EXTRAIT SOURCE:
Autre cri du coeur quand sont évoqués les effets déjà présents du dérèglement climatique, la perte de l’accès à l’eau et sur le fait que certains Brésiliens ne peuvent plus prendre de douche tous les jours :  » A qui vendra-t-on du shampoing ? «  note, sérieusement préoccupé, le patron de L’Oréal, Jean-Paul Agon.

« Nous ne vivons pas dans un rêve »

Patrick Pouyanné, le nouveau PDG de Total, assume le fait d’être « l’un des plus gros pollueurs »de cet aréopage. C’est un peu le « bad boy » au milieu des gentils combattants pour le climat,« activistes » mais surtout à l’affût de bons retours sur investissements.

Pouyanné n’est pas venu sans annonce. Sa mesure phare pour montrer sa bonne volonté ? Il promet « l’arrêt du torchage de gaz dans ses exploitations pétrolières d’ici 2030 ». Pour le reste, son plaidoyer ne brille pas par la sophistication : « Le monde a besoin de plus d’énergie et les renouvelables ne peuvent pas tout fournir. Il faut affronter la réalité. Nous devons donner de l’énergie à ceux qui n’en ont pas l’accès. On aura besoin de beaucoup d’énergie, pour les transports, les industries chimiques ou autres. Nous ne vivons pas dans un rêve. Notre industrie ne peut pas faire de tactique : il faut une vision à long terme avec un cadre incitatif, stable, notamment par le prix du carbone. On ne peut pas changer autrement que graduellement. Parallèlement Total investit dans les énergies propres : solaire, biocarburants. Nous sommes certes une part du problème, mais nous sommes aussi une partie de la solution ».

TRAVAIL DEMANDÉ: Modifiez l'extrait sur les patrons face au climat : reprenez-le en commençant par « Autre cri du » et en allant jusqu'à « retours sur investissements. », avec « TotalEnergies » à la place de « Total ». Les lignes qui suivent ne comptent pas ici.

DONNÉES AFFICHÉES:
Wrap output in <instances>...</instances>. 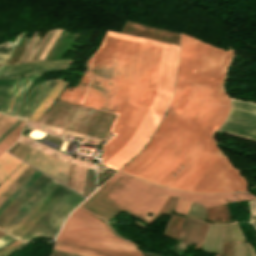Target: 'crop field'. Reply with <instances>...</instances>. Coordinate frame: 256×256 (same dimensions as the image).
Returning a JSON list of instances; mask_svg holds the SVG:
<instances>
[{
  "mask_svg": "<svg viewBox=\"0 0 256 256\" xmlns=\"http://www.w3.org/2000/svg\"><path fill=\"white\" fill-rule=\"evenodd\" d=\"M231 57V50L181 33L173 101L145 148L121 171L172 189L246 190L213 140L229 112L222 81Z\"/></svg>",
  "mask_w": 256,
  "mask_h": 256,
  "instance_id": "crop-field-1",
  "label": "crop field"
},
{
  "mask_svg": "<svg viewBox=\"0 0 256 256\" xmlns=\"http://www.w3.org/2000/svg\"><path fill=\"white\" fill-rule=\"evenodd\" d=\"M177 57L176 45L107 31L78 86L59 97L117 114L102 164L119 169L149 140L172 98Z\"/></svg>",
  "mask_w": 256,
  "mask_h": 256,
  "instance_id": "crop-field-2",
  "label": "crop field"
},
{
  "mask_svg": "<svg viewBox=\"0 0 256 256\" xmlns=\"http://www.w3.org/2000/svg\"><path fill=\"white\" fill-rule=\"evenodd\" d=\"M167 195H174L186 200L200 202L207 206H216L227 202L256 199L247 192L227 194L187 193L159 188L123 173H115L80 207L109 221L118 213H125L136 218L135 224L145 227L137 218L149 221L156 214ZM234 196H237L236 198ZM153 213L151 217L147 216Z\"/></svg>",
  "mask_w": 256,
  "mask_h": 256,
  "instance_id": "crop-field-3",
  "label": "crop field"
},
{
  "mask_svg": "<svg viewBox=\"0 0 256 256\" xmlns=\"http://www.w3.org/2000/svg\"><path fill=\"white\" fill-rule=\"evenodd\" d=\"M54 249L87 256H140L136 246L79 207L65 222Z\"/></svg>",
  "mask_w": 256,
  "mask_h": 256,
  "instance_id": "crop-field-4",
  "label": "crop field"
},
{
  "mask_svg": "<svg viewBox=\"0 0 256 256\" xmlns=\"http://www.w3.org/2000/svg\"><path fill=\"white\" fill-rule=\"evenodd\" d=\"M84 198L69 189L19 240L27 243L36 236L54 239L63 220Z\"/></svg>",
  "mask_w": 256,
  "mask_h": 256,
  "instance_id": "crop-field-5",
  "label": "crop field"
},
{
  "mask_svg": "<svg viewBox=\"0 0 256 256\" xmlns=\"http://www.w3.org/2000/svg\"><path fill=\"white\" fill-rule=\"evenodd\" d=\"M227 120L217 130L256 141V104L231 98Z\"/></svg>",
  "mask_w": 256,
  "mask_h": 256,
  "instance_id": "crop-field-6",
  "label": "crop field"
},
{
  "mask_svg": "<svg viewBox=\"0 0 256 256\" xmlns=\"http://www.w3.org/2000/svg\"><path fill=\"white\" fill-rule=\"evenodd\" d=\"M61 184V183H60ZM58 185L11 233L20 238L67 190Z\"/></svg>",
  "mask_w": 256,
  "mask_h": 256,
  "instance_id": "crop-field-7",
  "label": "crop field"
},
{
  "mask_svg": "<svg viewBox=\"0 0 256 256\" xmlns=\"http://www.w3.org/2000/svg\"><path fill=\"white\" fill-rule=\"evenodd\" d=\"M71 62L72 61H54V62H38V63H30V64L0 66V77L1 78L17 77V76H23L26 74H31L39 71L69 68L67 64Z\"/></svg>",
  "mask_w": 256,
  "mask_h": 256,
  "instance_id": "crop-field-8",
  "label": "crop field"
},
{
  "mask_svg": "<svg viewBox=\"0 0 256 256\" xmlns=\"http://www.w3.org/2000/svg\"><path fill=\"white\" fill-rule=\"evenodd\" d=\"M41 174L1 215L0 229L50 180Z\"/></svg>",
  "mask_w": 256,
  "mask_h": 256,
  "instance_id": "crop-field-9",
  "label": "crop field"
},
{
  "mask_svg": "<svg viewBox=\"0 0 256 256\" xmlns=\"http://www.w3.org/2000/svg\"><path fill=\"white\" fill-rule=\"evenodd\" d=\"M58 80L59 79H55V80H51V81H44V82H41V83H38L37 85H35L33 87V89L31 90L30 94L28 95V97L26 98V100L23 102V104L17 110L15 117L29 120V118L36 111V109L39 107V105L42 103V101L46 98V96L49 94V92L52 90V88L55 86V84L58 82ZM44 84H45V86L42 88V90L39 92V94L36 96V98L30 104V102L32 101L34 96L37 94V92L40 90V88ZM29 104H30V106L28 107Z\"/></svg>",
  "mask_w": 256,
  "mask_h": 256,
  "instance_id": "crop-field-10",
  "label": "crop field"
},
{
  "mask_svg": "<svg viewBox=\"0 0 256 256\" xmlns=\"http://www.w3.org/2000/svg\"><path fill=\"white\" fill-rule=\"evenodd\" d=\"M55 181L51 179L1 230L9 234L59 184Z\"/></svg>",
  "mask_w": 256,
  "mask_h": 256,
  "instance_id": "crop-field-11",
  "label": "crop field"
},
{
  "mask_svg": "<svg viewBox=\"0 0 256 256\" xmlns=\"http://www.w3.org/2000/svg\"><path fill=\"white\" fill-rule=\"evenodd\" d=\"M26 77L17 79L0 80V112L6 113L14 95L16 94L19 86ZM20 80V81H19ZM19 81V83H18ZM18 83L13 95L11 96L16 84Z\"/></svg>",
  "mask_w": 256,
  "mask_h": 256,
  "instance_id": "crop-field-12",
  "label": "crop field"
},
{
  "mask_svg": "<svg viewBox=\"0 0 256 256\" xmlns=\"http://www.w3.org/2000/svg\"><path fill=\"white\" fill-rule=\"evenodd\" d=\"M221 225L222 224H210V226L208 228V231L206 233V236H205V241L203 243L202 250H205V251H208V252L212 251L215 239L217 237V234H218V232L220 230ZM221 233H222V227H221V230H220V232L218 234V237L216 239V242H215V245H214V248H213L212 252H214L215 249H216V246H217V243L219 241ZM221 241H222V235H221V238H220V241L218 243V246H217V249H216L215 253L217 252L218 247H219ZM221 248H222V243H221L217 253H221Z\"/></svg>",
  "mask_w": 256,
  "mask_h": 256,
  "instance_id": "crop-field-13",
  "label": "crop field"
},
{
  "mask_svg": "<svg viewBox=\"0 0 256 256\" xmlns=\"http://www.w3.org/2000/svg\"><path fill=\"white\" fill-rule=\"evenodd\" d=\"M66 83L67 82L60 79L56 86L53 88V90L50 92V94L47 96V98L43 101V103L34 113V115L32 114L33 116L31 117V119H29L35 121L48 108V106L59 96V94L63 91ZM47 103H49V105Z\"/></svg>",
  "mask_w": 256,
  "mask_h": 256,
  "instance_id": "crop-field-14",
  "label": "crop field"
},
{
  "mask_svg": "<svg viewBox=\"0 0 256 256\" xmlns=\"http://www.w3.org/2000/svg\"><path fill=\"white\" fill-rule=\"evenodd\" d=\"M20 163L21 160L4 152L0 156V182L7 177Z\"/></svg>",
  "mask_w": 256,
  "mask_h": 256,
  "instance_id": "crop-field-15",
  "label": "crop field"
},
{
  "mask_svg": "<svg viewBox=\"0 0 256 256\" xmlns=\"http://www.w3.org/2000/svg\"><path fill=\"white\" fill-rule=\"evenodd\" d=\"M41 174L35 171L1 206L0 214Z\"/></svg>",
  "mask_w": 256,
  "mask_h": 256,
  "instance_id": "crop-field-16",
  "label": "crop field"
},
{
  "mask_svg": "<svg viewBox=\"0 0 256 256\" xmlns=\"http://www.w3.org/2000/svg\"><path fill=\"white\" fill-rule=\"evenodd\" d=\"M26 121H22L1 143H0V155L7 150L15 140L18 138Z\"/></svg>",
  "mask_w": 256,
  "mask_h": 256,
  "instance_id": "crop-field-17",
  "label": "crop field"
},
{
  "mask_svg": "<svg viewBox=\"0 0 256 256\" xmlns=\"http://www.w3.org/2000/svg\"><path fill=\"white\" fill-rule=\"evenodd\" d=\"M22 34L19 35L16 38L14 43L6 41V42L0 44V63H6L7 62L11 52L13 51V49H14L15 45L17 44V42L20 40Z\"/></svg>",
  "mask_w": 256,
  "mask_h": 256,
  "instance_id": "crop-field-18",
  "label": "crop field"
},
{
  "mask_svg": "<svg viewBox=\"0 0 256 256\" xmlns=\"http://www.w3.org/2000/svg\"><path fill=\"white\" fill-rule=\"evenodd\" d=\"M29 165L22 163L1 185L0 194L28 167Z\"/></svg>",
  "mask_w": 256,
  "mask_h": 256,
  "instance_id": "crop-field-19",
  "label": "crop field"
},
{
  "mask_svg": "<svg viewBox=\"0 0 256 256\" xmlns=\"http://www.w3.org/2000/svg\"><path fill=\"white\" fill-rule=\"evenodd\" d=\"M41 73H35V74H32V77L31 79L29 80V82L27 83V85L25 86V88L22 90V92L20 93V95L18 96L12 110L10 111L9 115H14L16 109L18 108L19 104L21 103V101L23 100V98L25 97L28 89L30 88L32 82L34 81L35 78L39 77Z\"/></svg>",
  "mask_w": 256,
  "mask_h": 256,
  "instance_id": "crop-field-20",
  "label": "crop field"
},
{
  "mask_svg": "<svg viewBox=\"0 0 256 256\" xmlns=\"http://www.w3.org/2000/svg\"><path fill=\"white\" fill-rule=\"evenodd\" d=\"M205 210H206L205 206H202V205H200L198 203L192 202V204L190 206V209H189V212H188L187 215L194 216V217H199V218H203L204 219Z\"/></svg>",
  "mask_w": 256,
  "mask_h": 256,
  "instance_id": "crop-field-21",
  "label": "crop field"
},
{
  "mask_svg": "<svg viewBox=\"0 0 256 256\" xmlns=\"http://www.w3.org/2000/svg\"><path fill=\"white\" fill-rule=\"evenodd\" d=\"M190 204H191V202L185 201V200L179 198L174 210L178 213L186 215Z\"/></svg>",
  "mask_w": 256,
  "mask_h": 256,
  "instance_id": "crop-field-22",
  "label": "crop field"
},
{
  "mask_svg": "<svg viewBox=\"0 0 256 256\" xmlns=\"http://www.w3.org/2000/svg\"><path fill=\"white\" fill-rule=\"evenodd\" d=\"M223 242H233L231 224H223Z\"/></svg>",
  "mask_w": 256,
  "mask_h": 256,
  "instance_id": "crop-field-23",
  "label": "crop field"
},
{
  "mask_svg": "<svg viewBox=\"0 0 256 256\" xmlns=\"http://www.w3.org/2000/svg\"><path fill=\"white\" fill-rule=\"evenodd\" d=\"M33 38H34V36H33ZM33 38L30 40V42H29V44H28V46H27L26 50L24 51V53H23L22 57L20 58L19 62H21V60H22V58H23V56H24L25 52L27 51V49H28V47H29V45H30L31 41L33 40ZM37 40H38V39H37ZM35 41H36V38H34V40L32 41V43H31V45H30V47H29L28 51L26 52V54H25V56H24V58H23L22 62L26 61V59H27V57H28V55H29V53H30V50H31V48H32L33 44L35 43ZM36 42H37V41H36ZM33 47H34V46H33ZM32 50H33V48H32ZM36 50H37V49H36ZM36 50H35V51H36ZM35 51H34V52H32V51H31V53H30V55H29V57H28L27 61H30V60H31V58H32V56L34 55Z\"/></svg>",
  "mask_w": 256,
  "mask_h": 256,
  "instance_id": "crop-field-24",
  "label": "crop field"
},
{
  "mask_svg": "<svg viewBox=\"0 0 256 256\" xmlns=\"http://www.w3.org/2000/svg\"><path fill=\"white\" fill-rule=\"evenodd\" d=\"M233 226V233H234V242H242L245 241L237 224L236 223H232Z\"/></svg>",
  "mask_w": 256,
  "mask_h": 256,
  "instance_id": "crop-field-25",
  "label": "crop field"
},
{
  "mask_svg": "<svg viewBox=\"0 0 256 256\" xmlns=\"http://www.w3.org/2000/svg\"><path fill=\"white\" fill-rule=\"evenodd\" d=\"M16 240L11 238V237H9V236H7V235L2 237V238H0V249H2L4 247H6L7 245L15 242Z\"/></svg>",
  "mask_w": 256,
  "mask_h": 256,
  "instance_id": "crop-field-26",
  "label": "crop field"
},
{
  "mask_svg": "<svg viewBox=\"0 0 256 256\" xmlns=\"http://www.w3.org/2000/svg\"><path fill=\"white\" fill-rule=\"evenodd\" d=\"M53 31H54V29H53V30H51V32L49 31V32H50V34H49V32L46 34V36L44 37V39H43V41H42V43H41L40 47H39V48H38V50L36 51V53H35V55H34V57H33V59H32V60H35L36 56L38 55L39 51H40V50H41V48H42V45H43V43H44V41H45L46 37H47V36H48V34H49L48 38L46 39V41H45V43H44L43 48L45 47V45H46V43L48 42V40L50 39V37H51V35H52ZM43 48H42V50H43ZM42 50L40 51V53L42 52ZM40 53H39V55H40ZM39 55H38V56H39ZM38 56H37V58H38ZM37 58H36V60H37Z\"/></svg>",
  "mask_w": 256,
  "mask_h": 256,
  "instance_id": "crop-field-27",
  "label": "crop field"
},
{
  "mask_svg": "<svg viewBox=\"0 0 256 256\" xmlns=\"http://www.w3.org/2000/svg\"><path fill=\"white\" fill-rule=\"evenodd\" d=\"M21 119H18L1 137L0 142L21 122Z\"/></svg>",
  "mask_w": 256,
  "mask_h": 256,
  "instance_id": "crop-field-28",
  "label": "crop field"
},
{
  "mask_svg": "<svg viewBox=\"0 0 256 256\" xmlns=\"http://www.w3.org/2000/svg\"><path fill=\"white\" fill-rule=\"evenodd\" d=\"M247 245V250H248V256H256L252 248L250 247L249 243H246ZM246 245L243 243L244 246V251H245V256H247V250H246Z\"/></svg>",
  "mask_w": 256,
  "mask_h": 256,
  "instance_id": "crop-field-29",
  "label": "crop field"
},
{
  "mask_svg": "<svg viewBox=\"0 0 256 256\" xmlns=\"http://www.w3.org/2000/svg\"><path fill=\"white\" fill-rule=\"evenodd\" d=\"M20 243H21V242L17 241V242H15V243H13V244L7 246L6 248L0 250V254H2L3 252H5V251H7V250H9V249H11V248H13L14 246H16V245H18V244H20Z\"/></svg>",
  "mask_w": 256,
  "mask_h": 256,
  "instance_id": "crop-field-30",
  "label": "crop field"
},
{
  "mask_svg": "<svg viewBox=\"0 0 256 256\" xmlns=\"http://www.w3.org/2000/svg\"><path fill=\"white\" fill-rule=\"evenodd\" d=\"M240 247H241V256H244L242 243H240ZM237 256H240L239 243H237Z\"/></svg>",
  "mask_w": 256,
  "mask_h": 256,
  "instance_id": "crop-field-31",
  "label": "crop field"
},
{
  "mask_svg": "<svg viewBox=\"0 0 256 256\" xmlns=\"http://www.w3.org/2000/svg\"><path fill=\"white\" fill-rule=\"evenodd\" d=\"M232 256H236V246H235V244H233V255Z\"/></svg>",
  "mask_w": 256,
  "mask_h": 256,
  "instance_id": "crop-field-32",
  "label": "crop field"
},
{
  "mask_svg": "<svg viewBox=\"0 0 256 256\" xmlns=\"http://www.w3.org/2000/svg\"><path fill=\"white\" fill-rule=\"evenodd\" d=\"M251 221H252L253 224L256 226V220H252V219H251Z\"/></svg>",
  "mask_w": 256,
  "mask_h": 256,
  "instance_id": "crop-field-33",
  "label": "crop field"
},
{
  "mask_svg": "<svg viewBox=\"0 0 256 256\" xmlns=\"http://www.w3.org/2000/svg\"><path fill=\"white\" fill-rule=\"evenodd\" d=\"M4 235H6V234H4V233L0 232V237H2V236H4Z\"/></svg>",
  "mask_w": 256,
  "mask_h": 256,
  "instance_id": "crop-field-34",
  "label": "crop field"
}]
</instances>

RÉSULTAT CI-DESSOUS:
Autre cri du coeur quand sont évoqués les effets déjà présents du dérèglement climatique, la perte de l’accès à l’eau et sur le fait que certains Brésiliens ne peuvent plus prendre de douche tous les jours :  » A qui vendra-t-on du shampoing ? «  note, sérieusement préoccupé, le patron de L’Oréal, Jean-Paul Agon.

« Nous ne vivons pas dans un rêve »

Patrick Pouyanné, le nouveau PDG de TotalEnergies, assume le fait d’être « l’un des plus gros pollueurs »de cet aréopage. C’est un peu le « bad boy » au milieu des gentils combattants pour le climat,« activistes » mais surtout à l’affût de bons retours sur investissements.